Au vu du caractère peu complexe de la requête soumise au Tribunal, qui n'a donné qu'à une unique et brève audience, et de la nature de la procédure, les dépens arrêtés dans le jugement, calculés sans motivation mais apparemment selon une valeur litigieuse erronée, sont excessifs; ils seront arrêtés à 3'500 fr.

4. Au vu des circonstances particulières du cas d'espèce, il se justifie de laisser les frais du recours, arrêtés à 750 fr. (art. 48, 61 OELP) à la charge de l'Etat de Genève (art. 107 al. 2 CPC).
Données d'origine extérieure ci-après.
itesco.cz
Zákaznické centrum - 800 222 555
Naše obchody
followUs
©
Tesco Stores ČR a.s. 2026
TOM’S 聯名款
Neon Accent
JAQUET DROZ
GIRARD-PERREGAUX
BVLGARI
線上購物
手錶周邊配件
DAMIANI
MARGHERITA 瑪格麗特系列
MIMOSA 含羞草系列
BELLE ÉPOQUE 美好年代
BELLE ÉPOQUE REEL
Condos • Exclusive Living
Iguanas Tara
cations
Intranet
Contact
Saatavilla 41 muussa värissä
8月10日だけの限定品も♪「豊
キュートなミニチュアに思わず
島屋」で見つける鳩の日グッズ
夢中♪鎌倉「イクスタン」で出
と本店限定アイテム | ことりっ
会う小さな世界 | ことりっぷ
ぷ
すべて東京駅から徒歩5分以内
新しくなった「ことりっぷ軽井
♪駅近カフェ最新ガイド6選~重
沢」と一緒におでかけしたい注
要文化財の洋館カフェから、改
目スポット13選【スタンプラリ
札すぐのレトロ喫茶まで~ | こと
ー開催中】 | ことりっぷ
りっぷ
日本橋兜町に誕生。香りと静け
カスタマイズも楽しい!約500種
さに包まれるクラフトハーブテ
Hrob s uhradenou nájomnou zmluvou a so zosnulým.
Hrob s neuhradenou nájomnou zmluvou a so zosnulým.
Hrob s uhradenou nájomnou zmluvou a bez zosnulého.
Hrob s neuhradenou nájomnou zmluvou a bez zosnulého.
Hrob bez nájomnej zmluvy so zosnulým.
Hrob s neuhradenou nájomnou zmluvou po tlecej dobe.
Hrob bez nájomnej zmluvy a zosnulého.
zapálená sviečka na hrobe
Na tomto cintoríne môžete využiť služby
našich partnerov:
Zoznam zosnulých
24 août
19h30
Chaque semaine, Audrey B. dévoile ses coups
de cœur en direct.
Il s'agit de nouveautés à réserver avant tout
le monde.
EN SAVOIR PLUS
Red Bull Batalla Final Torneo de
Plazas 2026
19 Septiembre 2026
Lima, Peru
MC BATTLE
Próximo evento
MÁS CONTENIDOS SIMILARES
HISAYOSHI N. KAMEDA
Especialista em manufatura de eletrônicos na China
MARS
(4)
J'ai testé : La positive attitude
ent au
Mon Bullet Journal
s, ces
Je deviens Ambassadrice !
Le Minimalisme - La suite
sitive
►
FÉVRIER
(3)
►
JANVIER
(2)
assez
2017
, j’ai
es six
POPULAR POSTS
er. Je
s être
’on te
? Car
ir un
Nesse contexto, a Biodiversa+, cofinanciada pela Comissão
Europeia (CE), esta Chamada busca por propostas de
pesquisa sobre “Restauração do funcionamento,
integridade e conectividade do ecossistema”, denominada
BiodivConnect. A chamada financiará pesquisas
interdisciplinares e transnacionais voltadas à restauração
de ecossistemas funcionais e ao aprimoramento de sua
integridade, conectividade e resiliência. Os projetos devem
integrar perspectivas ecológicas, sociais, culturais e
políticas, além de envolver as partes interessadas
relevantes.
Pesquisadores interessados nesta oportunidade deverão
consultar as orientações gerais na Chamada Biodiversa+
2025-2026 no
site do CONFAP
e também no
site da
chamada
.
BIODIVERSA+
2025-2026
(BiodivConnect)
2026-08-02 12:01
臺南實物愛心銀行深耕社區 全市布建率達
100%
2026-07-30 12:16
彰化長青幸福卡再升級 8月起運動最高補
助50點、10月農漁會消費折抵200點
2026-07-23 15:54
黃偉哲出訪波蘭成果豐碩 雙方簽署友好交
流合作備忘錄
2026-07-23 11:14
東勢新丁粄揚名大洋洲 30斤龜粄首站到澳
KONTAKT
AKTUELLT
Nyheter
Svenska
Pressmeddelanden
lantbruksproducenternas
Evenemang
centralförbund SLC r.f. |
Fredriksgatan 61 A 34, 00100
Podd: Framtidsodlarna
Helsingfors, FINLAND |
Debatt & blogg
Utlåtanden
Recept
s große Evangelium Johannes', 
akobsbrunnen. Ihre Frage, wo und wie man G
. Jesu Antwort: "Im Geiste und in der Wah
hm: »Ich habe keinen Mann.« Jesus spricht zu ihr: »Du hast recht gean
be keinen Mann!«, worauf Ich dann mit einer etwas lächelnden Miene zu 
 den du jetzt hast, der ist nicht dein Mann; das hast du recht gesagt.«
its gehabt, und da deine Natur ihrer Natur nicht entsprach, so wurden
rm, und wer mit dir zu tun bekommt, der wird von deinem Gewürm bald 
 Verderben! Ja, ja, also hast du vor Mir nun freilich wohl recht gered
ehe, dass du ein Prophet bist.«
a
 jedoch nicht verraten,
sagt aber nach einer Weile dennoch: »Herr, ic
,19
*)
L'avance de frais fournie par la recourante lui sera par conséquent restituée.

Pour les mêmes raisons, les parties supporteront chacune leurs propres dépens de recours.

* * * * *


PAR CES MOTIFS,
La Chambre civile :

A la forme :

Déclare recevable le recours formé le 16 novembre 2015 par A______ contre le jugement JTPI/12403/2015 rendu le 20 octobre 2015 par le Tribunal de première instance dans la cause C/13212/2015-JS SML.

Au fond :

Annule les chiffres 1 et 5 du dispositif de ce jugement et, statuant à nouveau sur ces points :

Prononce la mainlevée provisoire de l'opposition formée au commandement de payer, poursuite n° 1______, à concurrence de 85'869 fr. plus intérêts moratoires à 5% l'an dès le 1er novembre 2014, intentée contre A______ (anciennement B______).

Condamne A______ à verser 3'500 fr. à titre de dépens de première instance à C______, D______, E______, F______, G______, H______, I______, J______.

Déboute les parties de toutes autres conclusions.

Sur les frais :

Arrête les frais judiciaires du recours à 750 fr. et les met à la charge de l'Etat de Genève.

Ordonne aux Services financiers du Pouvoir judiciaire de restituer à A______ 750 fr.

Dit que chacune des parties supporte ses propres dépens de recours.

Siégeant :

Madame Sylvie DROIN, présidente; Madame Nathalie LANDRY-BARTHE et Monsieur Ivo BUETTI, juges; Madame Céline FERREIRA, greffière.

 

La présidente :

Sylvie DROIN

 

La greffière :

Céline FERREIRA

 

 

 

 

 

 

 

 

Indication des voies de recours :

 

Conformément aux art. 72 ss de la loi fédérale sur le Tribunal fédéral du 17 juin 2005 (LTF;
RS 173.110), le présent arrêt peut être porté dans les trente jours qui suivent sa notification avec expédition complète (art. 100 al. 1 LTF) par-devant le Tribunal fédéral par la voie du recours en matière civile.

 

Le recours doit être adressé au Tribunal fédéral, 1000 Lausanne 14.

 

Valeur litigieuse des conclusions pécuniaires au sens de la LTF supérieure ou égale à 30'000 fr.